By starting to plan for your retirement early in your working life, you can maintain your standard of living in your retirement years. While a life partner can be wonderful, they should not be considered as a part of your retirement plan as they may not even have saved sufficiently to meet their own requirements.

Women tend to live longer than men, and since research shows they generally earn less, this means that they need to save more, for longer, than their male counterparts.

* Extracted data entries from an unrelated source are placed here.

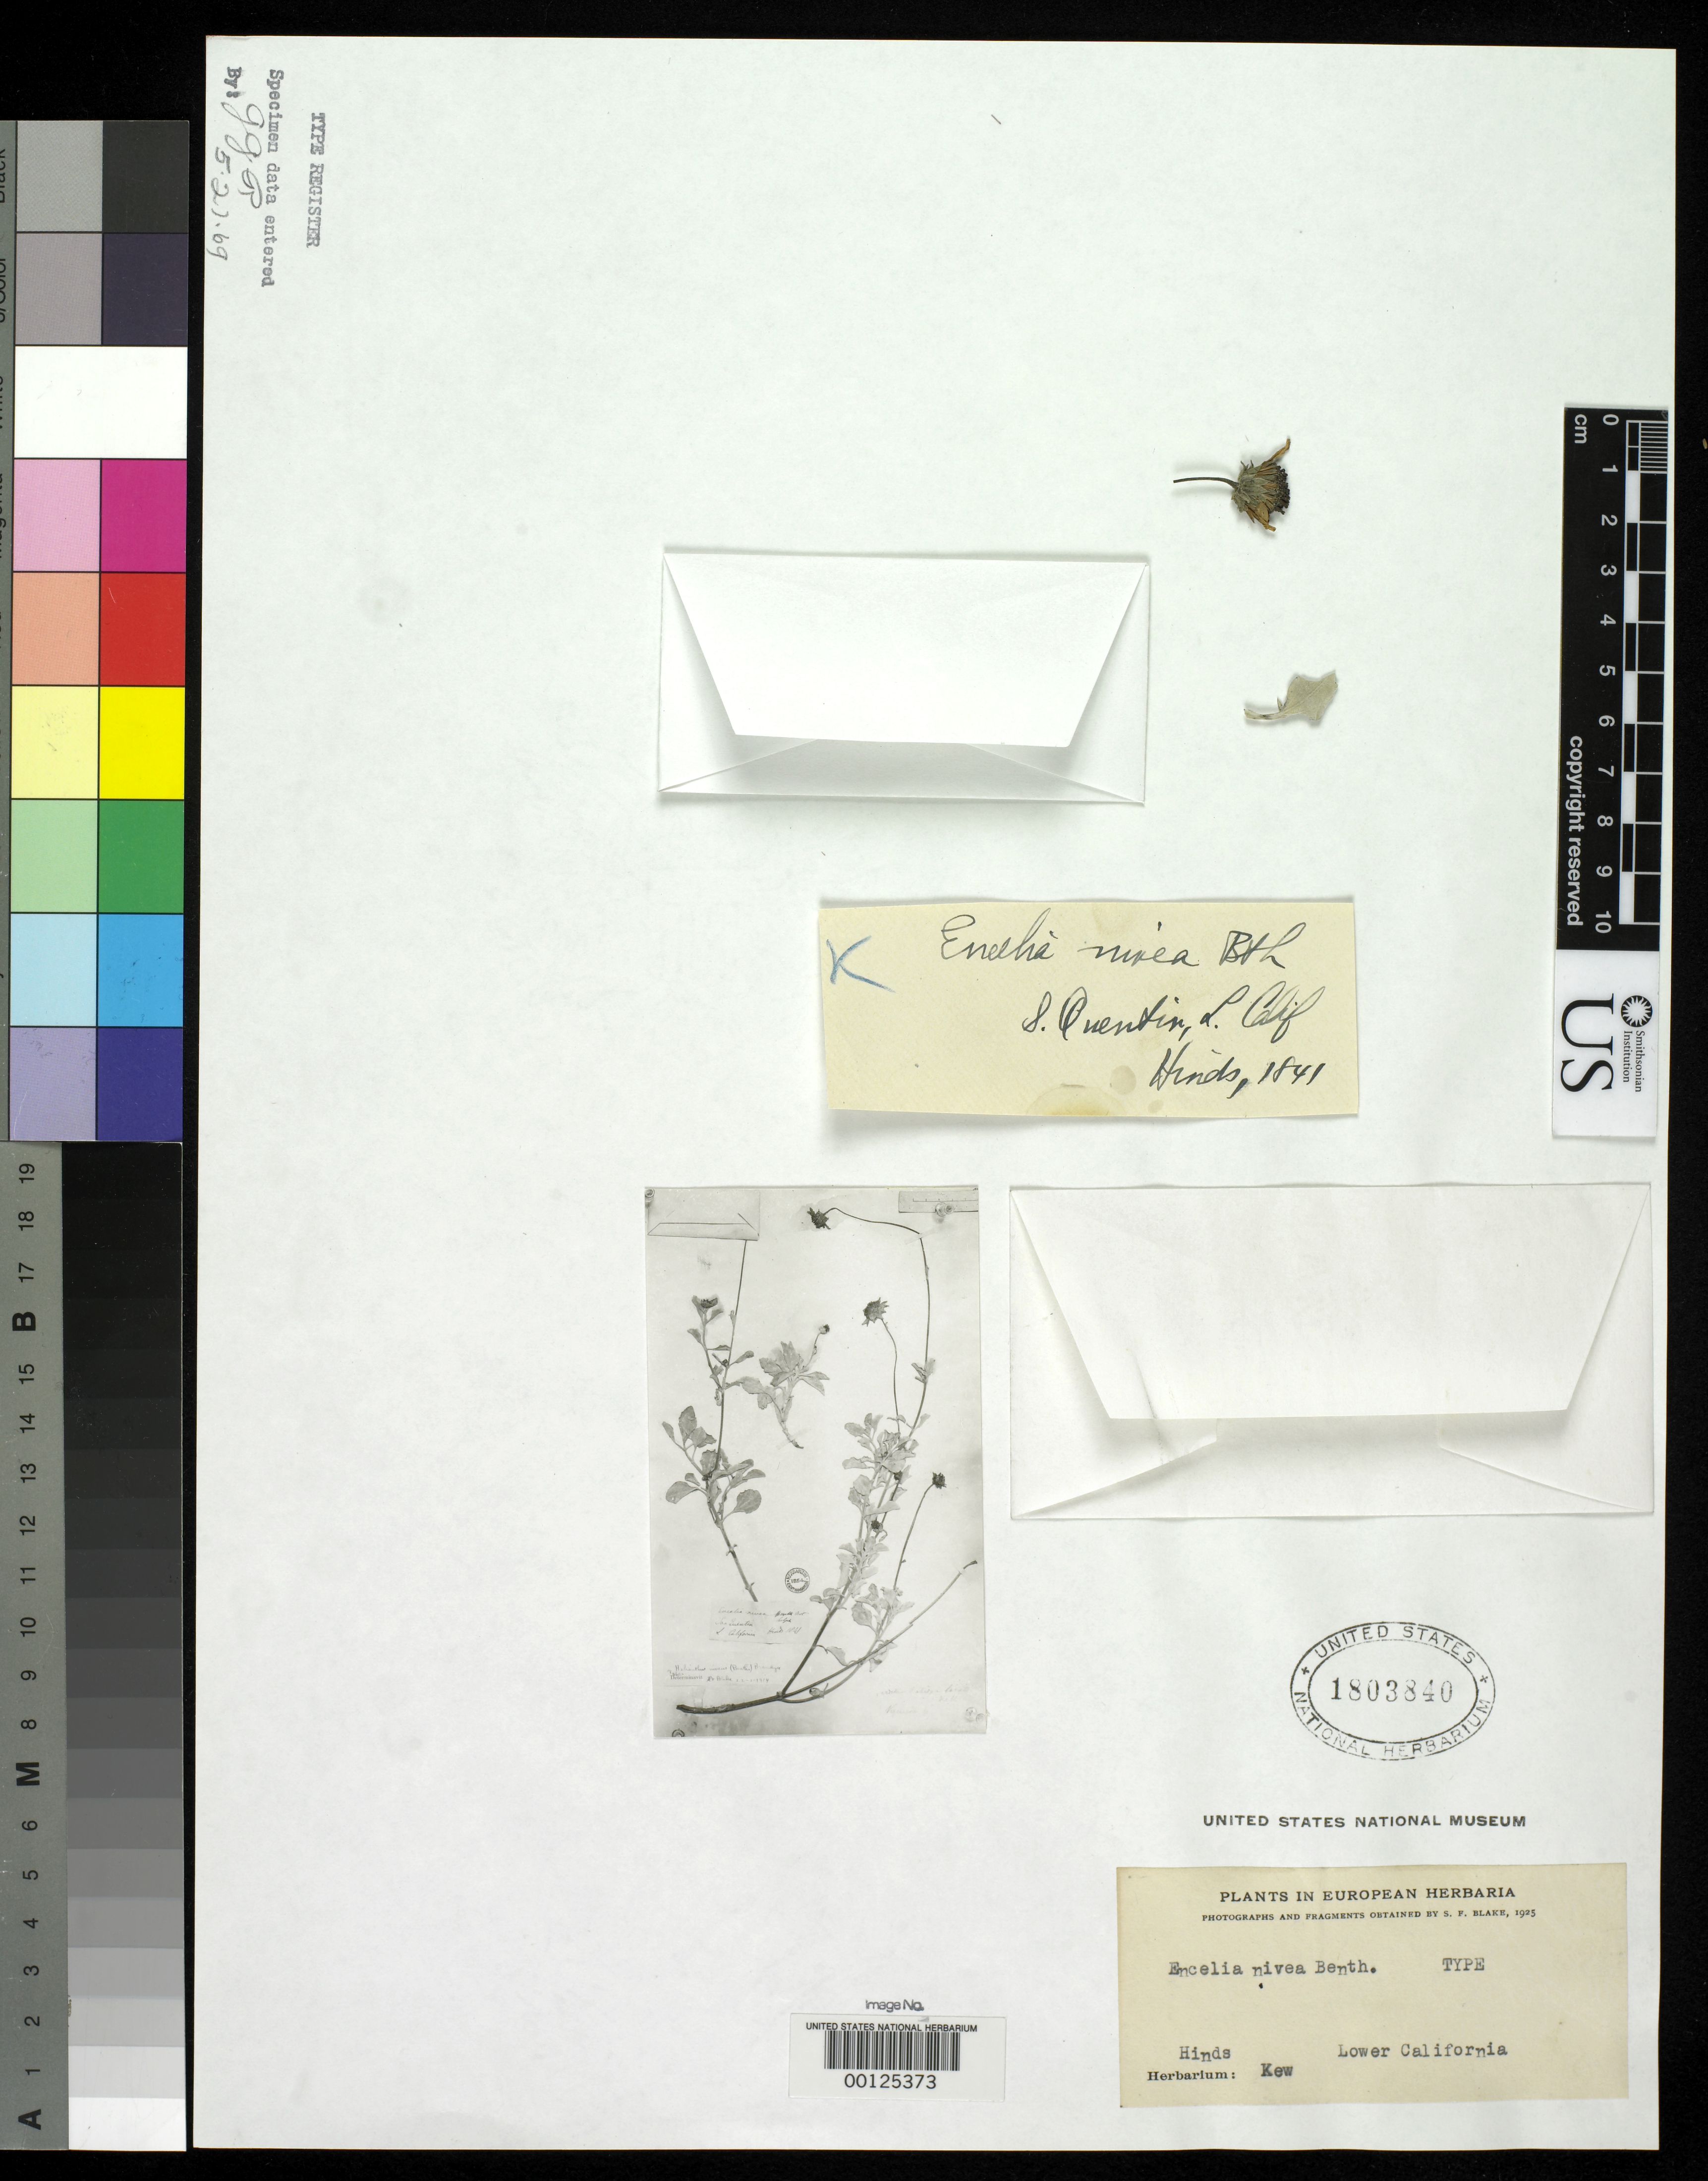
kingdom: Plantae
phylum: Tracheophyta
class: Magnoliopsida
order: Asterales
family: Asteraceae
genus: Encelia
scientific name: Encelia nivea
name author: Benth.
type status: Type Material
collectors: R. Hinds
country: Mexico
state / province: Baja California Norte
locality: San Quintin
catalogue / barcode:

It is important to familiarise yourself with how you were married and what the terms are should the marriage end either in divorce or death. If you are married in community of property, both you and your spouse’s assets will form part of your deceased estate and your spouse will automatically, by law, be entitled to 50% of the combined assets.

You can be married out of community of property with or without the accrual system. Being married without accrual is the easiest system to work with in your will and estate; your assets remain your own and you may deal with your assets as you wish with no claim from your surviving spouse.

Buhle Langa

Often, a home will be registered in one partner’s name while the other contributes to the bond repayments. If you are not married or are married out of community of property, ensure that you have a written cohabitation agreement. These financial contributions can be difficult to prove if the relationship ends, leaving the one partner with no claim to the property.

Having sufficient planning in place for both parties is always advisable, and each party should have their own savings and investments. A tax-free savings account is a great place to start, allowing you to save up to R36 000 a year without paying tax on the growth.

Increasing your contributions to your work retirement fund will help you accumulate larger savings for your retirement. To take advantage of the benefits of compound interest and avoid a hefty tax liability, it is also advised to keep your retirement savings invested when changing jobs. When leaving your employer, a number of tax-free options are available to you and one should seek financial advice in order to understand which of these is the best choice for you:

  • Transferring your savings to your new employer fund
  • Transferring your savings into a retirement annuity fund
  • Transferring your savings into a preservation fund
  • Keeping your funds invested within your previous employers retirement fund through a paid up status (not contributing further to the fund).

Each of the options noted have varying implications such as when you would be able to access the retirement funds either through resignation, dismissal or retirement and whether you are able to continue contributing towards the fund, therefore each individual person would need to seek financial advice from an accredited financial advisor so as to determine which option would best suit their individual needs.

Regular consultations with a certified financial planner will ensure that you are on track for a secure retirement.